Bencana yang terjadi di Indonesia apabila kita tinjau dari perpektif theologi Islam, maka bencana tersebut tidak sekedar bencana biasa, melainkan ada nilai-nilai yang terkandung di dalamnya. Bersumber dari khazanah klasik, saya menegaskan bahwa kiamat itu ada dua yakni; kiamat kubro (besar), dan kiamat syugro (kecil). Konteks bencana yang terjadi di Indonesia ini kalau saya analisa, lebih condong yang ke dua yaitu kiamat syugro (kecil). Kiamat kecil merupakan hancurnya sebagian dari alam semesta ini. Kehancuran tersebut hanya bersifat kecil dan masih bisa untuk ditanggulangi.

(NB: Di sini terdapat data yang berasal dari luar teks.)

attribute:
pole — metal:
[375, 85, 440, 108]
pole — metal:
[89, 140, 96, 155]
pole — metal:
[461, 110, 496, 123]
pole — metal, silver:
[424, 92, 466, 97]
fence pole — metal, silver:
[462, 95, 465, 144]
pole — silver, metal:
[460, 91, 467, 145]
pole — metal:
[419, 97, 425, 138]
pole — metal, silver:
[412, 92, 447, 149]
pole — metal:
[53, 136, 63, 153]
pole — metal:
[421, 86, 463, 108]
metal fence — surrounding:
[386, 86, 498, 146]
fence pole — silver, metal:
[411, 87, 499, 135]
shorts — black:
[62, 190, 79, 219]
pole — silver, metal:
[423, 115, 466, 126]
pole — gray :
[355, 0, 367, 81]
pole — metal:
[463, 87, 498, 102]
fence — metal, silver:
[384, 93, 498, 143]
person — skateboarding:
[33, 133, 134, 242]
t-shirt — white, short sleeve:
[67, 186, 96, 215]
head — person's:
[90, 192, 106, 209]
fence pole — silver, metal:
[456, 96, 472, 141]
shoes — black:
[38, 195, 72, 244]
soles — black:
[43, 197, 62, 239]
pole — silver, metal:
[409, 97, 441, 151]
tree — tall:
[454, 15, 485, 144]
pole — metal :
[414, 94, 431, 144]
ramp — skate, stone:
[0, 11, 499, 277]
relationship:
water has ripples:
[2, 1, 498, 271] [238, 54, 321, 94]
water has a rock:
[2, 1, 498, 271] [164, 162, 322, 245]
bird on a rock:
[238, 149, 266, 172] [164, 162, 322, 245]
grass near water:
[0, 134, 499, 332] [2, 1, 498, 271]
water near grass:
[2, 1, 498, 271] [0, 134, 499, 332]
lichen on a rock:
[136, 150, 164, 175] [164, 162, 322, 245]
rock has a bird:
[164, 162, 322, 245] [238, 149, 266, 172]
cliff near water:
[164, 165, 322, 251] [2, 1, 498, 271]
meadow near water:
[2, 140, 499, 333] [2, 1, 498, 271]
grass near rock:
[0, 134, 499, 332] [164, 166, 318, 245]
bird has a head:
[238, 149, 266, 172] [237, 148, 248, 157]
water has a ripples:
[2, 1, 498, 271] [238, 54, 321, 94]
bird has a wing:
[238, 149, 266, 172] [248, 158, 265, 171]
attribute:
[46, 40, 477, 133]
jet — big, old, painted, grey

Seharusnya pemerintah melakukan intropeksi diri, dan mawas diri, setiap terjadi  bencana. Bagaimanapun juga dibalik bencana tersebut tersimpan hikmah yang terpendam yang harus kita gali. Kiamat syugro (kecil) merupakan peringatan Tuhan atas umatnya, bahwasannya alam ini hanyalah bersifat sementara dan akan musnah semuanya. Selain kiamat kecil, besok akan terjadi kiamat yang besar yaitu hancurnya seluruh alam semesta ini, dan berakirnya seluruh kehidupan. Sebagai orang yang beriman seharusnya pemerintah dan rakyat saling mensinergikan untuk melakukan intropeksi diri, sehingga mampu memperbaiki semua aspek. Logikanya peringatan itu berawal dari yang ringan terus meningkat ke yang berat. Begitu juga dengan peringatan Tuhan kepada umatnya, diperingatkan secara halus tidak bisa, maka Tuhan akan memberi peringatan yang kasar.
Konteks Indonesia korupsi telah menggurita, kriminal, maksiat merajalela, tentu ketika melihat seperti itu mungkin Tuhan murka, sehingga bencana diturunkan secara frontal. Sekarang tergantung manusianya bagaimana menyikapi peringatan Tuhan ini, apakah serius, santai, gegabah, atau bahkan acuh. Kalau bangsa ini sudah tidak mampu merespon setiap kejadian, maka bangsa ini sama dengan mengalami kematian secara majazi.